**书面指令 1**
请改写以下记录中从含有“common name: Northern Blue”的那一行起一直到记录末尾的全部内容，把其中的“scientific name”一律换成“Latin name”，其余保持不变，只给出这部分。

**所示文本**

星期四, 7月 16, 2015

齊澤克《抵抗就是投降 Resistance Is Surrender》中譯 (上) 【附原文】

中譯 : 何偉 Ho Wai(齊澤克學會)
校對 : 唐健 Kin Tong(齊澤克學會)

One of the clearest lessons of the last few decades is that capitalism is indestructible (不可摧毀的). Marx compared it to a vampire (吸血鬼), and one of the salient (突出的) points of comparison now appears to be that vampires always rise up again after being stabbed (刺傷) to death. Even Mao’s (毛澤東) attempt, in the Cultural Revolution, to wipe out (wipe out,掃除) the traces of capitalism, ended up in its triumphant (勝利的) return.

由近幾十年的歷史當中,我們所學到的其中一個最清晰的教訓是: 資本主義是不可摧毀的。馬克思將資本主義比作吸血鬼,而這個對比的其中一個要點(在現在[的觀點]看來)就是吸血鬼在被殺死後,它總是會再度崛起[復活並壯大]。即使是毛澤東在文化大革命[譯註1]的嘗試──掃除資本主義的痕跡,但最終資本主義還是凱旋歸來。

**提取条目**
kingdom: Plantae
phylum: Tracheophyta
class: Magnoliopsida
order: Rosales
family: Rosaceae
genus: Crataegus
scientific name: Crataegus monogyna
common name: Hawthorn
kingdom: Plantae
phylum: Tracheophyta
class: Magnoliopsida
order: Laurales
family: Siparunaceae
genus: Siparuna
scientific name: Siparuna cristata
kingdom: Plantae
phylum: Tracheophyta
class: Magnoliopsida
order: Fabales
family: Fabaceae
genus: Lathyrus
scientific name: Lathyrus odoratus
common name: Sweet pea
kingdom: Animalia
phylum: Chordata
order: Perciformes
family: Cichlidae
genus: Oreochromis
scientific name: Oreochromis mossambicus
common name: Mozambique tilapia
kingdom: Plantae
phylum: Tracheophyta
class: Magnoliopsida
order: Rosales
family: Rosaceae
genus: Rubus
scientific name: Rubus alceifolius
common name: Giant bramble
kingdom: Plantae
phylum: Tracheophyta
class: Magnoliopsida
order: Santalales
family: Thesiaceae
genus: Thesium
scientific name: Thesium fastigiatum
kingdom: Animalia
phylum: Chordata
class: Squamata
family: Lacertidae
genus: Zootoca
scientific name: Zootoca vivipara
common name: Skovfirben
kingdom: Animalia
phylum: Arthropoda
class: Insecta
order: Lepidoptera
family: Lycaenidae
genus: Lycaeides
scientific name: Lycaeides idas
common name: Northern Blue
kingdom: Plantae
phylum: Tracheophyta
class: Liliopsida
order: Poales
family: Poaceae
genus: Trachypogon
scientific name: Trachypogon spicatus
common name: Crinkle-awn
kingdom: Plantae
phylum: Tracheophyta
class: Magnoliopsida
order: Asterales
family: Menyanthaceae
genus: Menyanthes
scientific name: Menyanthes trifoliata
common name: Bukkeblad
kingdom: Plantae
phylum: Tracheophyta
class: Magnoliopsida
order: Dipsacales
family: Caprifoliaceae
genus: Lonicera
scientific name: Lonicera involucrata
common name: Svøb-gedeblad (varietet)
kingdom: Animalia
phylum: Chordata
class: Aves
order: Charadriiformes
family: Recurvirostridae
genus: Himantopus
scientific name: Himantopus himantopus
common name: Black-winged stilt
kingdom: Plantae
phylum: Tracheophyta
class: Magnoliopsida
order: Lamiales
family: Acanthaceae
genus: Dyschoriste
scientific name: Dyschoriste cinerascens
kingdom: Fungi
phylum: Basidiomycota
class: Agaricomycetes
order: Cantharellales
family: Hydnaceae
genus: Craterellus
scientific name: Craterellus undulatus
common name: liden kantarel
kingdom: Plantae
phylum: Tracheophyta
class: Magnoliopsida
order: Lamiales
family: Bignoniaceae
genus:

**书面指令 2**
在上面的齐泽克译文中，英文段落里有哪些英文词语后面紧跟着括号内的中文注释？请全部列出。

**任务结果 1**
common name: Northern Blue
kingdom: Plantae
phylum: Tracheophyta
class: Liliopsida
order: Poales
family: Poaceae
genus: Trachypogon
Latin name: Trachypogon spicatus
common name: Crinkle-awn
kingdom: Plantae
phylum: Tracheophyta
class: Magnoliopsida
order: Asterales
family: Menyanthaceae
genus: Menyanthes
Latin name: Menyanthes trifoliata
common name: Bukkeblad
kingdom: Plantae
phylum: Tracheophyta
class: Magnoliopsida
order: Dipsacales
family: Caprifoliaceae
genus: Lonicera
Latin name: Lonicera involucrata
common name: Svøb-gedeblad (varietet)
kingdom: Animalia
phylum: Chordata
class: Aves
order: Charadriiformes
family: Recurvirostridae
genus: Himantopus
Latin name: Himantopus himantopus
common name: Black-winged stilt
kingdom: Plantae
phylum: Tracheophyta
class: Magnoliopsida
order: Lamiales
family: Acanthaceae
genus: Dyschoriste
Latin name: Dyschoriste cinerascens
kingdom: Fungi
phylum: Basidiomycota
class: Agaricomycetes
order: Cantharellales
family: Hydnaceae
genus: Craterellus
Latin name: Craterellus undulatus
common name: liden kantarel
kingdom: Plantae
phylum: Tracheophyta
class: Magnoliopsida
order: Lamiales
family: Bignoniaceae
genus:

**任务结果 2**
indestructible、vampire、salient、stabbed、Mao’s、wipe out、triumphant